About this task:
Would you output each record exactly as it stands?

::: Data provided

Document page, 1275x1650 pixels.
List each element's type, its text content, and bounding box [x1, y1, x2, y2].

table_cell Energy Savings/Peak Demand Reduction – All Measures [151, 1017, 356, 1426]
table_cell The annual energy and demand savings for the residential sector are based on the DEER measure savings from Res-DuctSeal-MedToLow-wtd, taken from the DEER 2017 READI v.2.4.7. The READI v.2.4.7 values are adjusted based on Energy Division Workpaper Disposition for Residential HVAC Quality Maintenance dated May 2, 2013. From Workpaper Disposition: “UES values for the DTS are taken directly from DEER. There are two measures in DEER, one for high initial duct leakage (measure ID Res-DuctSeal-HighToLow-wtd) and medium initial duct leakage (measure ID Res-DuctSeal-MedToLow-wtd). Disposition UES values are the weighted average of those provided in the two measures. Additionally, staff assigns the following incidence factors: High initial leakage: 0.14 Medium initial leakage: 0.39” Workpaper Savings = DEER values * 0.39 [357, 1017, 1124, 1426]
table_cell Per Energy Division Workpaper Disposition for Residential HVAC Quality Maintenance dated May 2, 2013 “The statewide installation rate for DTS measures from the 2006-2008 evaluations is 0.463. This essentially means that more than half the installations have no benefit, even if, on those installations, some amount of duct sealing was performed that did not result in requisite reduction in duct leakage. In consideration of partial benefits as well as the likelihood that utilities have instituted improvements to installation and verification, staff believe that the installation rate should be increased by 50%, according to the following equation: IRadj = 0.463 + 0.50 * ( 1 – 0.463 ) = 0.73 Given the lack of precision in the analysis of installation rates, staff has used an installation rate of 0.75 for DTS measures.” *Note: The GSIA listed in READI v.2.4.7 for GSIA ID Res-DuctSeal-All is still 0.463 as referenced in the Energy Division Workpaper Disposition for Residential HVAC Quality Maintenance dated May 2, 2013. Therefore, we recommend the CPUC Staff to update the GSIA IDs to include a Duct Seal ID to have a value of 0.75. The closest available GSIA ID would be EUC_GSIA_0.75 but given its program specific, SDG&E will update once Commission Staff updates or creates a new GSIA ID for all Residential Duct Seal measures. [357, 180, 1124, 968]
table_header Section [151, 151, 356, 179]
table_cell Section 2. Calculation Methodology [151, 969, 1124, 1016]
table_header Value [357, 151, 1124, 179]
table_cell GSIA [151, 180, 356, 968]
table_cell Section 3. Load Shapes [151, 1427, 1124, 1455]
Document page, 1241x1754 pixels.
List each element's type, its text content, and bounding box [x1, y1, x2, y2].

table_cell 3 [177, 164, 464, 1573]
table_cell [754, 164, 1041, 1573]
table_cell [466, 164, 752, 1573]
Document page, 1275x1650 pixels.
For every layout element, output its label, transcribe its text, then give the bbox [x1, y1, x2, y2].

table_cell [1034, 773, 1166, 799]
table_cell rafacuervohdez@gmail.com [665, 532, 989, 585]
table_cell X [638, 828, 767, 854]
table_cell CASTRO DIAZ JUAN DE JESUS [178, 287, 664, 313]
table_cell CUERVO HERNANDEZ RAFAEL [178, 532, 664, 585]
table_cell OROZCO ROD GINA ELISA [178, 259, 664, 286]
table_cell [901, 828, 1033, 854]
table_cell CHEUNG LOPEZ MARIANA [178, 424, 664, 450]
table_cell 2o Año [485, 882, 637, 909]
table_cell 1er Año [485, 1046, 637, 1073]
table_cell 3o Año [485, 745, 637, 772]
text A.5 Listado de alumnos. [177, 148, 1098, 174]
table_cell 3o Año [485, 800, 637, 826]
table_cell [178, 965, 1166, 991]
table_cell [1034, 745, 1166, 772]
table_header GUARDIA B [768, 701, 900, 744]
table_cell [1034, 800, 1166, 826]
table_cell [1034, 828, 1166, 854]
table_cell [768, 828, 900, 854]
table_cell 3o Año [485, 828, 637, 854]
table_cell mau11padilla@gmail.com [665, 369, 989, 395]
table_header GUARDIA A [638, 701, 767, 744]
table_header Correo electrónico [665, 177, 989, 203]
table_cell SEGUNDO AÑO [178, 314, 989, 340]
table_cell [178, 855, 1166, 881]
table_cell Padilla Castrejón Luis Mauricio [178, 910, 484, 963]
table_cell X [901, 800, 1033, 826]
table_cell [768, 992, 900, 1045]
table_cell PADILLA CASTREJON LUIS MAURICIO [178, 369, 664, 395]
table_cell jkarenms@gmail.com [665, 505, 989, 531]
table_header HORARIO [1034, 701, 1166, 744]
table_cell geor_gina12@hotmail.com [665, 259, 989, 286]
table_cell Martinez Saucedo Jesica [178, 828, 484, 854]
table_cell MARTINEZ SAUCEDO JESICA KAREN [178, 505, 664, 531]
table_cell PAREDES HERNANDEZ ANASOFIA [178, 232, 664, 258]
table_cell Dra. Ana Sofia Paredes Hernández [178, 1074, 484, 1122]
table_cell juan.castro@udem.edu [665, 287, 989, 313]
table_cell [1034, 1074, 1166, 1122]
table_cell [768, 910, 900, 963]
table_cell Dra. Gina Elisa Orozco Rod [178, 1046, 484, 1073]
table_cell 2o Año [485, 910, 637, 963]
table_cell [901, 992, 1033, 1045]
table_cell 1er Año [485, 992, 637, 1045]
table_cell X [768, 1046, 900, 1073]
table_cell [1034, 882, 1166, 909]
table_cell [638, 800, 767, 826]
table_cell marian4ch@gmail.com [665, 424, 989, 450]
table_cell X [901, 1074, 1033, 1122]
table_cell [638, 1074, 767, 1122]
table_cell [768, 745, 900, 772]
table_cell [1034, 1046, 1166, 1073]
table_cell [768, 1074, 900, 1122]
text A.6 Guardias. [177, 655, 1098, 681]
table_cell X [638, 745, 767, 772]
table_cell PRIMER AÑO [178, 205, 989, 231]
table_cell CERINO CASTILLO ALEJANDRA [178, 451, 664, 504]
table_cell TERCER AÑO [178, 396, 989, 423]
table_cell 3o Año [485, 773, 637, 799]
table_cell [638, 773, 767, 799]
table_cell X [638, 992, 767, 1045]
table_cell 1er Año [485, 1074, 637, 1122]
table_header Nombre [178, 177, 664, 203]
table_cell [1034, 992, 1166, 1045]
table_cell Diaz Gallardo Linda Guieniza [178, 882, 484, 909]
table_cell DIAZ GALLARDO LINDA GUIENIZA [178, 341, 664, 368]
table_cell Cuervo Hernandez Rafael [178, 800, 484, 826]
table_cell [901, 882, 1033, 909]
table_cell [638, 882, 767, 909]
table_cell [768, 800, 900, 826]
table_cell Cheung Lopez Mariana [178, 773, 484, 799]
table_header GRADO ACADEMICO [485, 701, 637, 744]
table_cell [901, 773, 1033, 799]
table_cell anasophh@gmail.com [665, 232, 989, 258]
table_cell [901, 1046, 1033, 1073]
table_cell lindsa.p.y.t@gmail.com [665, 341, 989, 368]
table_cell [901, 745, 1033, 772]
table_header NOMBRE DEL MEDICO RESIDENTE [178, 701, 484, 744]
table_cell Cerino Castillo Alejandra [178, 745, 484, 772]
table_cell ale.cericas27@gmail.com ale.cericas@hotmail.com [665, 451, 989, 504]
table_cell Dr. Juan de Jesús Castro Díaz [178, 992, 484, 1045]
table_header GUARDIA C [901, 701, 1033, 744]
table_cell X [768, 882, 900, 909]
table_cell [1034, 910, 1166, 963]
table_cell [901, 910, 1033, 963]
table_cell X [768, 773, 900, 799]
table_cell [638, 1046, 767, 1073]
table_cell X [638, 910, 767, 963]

::::::

Expected answer:
Document page, 1275x1650 pixels.
List each element's type, its text content, and bounding box [x1, y1, x2, y2].

table_cell Energy Savings/Peak Demand Reduction – All Measures [151, 1017, 356, 1426]
table_cell The annual energy and demand savings for the residential sector are based on the DEER measure savings from Res-DuctSeal-MedToLow-wtd, taken from the DEER 2017 READI v.2.4.7. The READI v.2.4.7 values are adjusted based on Energy Division Workpaper Disposition for Residential HVAC Quality Maintenance dated May 2, 2013. From Workpaper Disposition: “UES values for the DTS are taken directly from DEER. There are two measures in DEER, one for high initial duct leakage (measure ID Res-DuctSeal-HighToLow-wtd) and medium initial duct leakage (measure ID Res-DuctSeal-MedToLow-wtd). Disposition UES values are the weighted average of those provided in the two measures. Additionally, staff assigns the following incidence factors: High initial leakage: 0.14 Medium initial leakage: 0.39” Workpaper Savings = DEER values * 0.39 [357, 1017, 1124, 1426]
table_cell Per Energy Division Workpaper Disposition for Residential HVAC Quality Maintenance dated May 2, 2013 “The statewide installation rate for DTS measures from the 2006-2008 evaluations is 0.463. This essentially means that more than half the installations have no benefit, even if, on those installations, some amount of duct sealing was performed that did not result in requisite reduction in duct leakage. In consideration of partial benefits as well as the likelihood that utilities have instituted improvements to installation and verification, staff believe that the installation rate should be increased by 50%, according to the following equation: IRadj = 0.463 + 0.50 * ( 1 – 0.463 ) = 0.73 Given the lack of precision in the analysis of installation rates, staff has used an installation rate of 0.75 for DTS measures.” *Note: The GSIA listed in READI v.2.4.7 for GSIA ID Res-DuctSeal-All is still 0.463 as referenced in the Energy Division Workpaper Disposition for Residential HVAC Quality Maintenance dated May 2, 2013. Therefore, we recommend the CPUC Staff to update the GSIA IDs to include a Duct Seal ID to have a value of 0.75. The closest available GSIA ID would be EUC_GSIA_0.75 but given its program specific, SDG&E will update once Commission Staff updates or creates a new GSIA ID for all Residential Duct Seal measures. [357, 180, 1124, 968]
table_header Section [151, 151, 356, 179]
table_cell Section 2. Calculation Methodology [151, 969, 1124, 1016]
table_header Value [357, 151, 1124, 179]
table_cell GSIA [151, 180, 356, 968]
table_cell Section 3. Load Shapes [151, 1427, 1124, 1455]
Document page, 1241x1754 pixels.
List each element's type, its text content, and bounding box [x1, y1, x2, y2].

table_cell 3 [177, 164, 464, 1573]
table_cell [754, 164, 1041, 1573]
table_cell [466, 164, 752, 1573]
Document page, 1275x1650 pixels.
For every layout element, output its label, transcribe its text, then give the bbox [x1, y1, x2, y2].

table_cell [1034, 773, 1166, 799]
table_cell rafacuervohdez@gmail.com [665, 532, 989, 585]
table_cell X [638, 828, 767, 854]
table_cell CASTRO DIAZ JUAN DE JESUS [178, 287, 664, 313]
table_cell CUERVO HERNANDEZ RAFAEL [178, 532, 664, 585]
table_cell OROZCO ROD GINA ELISA [178, 259, 664, 286]
table_cell [901, 828, 1033, 854]
table_cell CHEUNG LOPEZ MARIANA [178, 424, 664, 450]
table_cell 2o Año [485, 882, 637, 909]
table_cell 1er Año [485, 1046, 637, 1073]
table_cell 3o Año [485, 745, 637, 772]
text A.5 Listado de alumnos. [177, 148, 1098, 174]
table_cell 3o Año [485, 800, 637, 826]
table_cell [178, 965, 1166, 991]
table_cell [1034, 745, 1166, 772]
table_header GUARDIA B [768, 701, 900, 744]
table_cell [1034, 800, 1166, 826]
table_cell [1034, 828, 1166, 854]
table_cell [768, 828, 900, 854]
table_cell 3o Año [485, 828, 637, 854]
table_cell mau11padilla@gmail.com [665, 369, 989, 395]
table_header GUARDIA A [638, 701, 767, 744]
table_header Correo electrónico [665, 177, 989, 203]
table_cell SEGUNDO AÑO [178, 314, 989, 340]
table_cell [178, 855, 1166, 881]
table_cell Padilla Castrejón Luis Mauricio [178, 910, 484, 963]
table_cell X [901, 800, 1033, 826]
table_cell [768, 992, 900, 1045]
table_cell PADILLA CASTREJON LUIS MAURICIO [178, 369, 664, 395]
table_cell jkarenms@gmail.com [665, 505, 989, 531]
table_header HORARIO [1034, 701, 1166, 744]
table_cell geor_gina12@hotmail.com [665, 259, 989, 286]
table_cell Martinez Saucedo Jesica [178, 828, 484, 854]
table_cell MARTINEZ SAUCEDO JESICA KAREN [178, 505, 664, 531]
table_cell PAREDES HERNANDEZ ANASOFIA [178, 232, 664, 258]
table_cell Dra. Ana Sofia Paredes Hernández [178, 1074, 484, 1122]
table_cell juan.castro@udem.edu [665, 287, 989, 313]
table_cell [1034, 1074, 1166, 1122]
table_cell [768, 910, 900, 963]
table_cell Dra. Gina Elisa Orozco Rod [178, 1046, 484, 1073]
table_cell 2o Año [485, 910, 637, 963]
table_cell [901, 992, 1033, 1045]
table_cell 1er Año [485, 992, 637, 1045]
table_cell X [768, 1046, 900, 1073]
table_cell [1034, 882, 1166, 909]
table_cell [638, 800, 767, 826]
table_cell marian4ch@gmail.com [665, 424, 989, 450]
table_cell X [901, 1074, 1033, 1122]
table_cell [638, 1074, 767, 1122]
table_cell [768, 745, 900, 772]
table_cell [1034, 1046, 1166, 1073]
table_cell [768, 1074, 900, 1122]
text A.6 Guardias. [177, 655, 1098, 681]
table_cell X [638, 745, 767, 772]
table_cell PRIMER AÑO [178, 205, 989, 231]
table_cell CERINO CASTILLO ALEJANDRA [178, 451, 664, 504]
table_cell TERCER AÑO [178, 396, 989, 423]
table_cell 3o Año [485, 773, 637, 799]
table_cell [638, 773, 767, 799]
table_cell X [638, 992, 767, 1045]
table_cell 1er Año [485, 1074, 637, 1122]
table_header Nombre [178, 177, 664, 203]
table_cell [1034, 992, 1166, 1045]
table_cell Diaz Gallardo Linda Guieniza [178, 882, 484, 909]
table_cell DIAZ GALLARDO LINDA GUIENIZA [178, 341, 664, 368]
table_cell Cuervo Hernandez Rafael [178, 800, 484, 826]
table_cell [901, 882, 1033, 909]
table_cell [638, 882, 767, 909]
table_cell [768, 800, 900, 826]
table_cell Cheung Lopez Mariana [178, 773, 484, 799]
table_header GRADO ACADEMICO [485, 701, 637, 744]
table_cell [901, 773, 1033, 799]
table_cell anasophh@gmail.com [665, 232, 989, 258]
table_cell [901, 1046, 1033, 1073]
table_cell lindsa.p.y.t@gmail.com [665, 341, 989, 368]
table_cell [901, 745, 1033, 772]
table_header NOMBRE DEL MEDICO RESIDENTE [178, 701, 484, 744]
table_cell Cerino Castillo Alejandra [178, 745, 484, 772]
table_cell ale.cericas27@gmail.com ale.cericas@hotmail.com [665, 451, 989, 504]
table_cell Dr. Juan de Jesús Castro Díaz [178, 992, 484, 1045]
table_header GUARDIA C [901, 701, 1033, 744]
table_cell X [768, 882, 900, 909]
table_cell [1034, 910, 1166, 963]
table_cell [901, 910, 1033, 963]
table_cell X [768, 773, 900, 799]
table_cell [638, 1046, 767, 1073]
table_cell X [638, 910, 767, 963]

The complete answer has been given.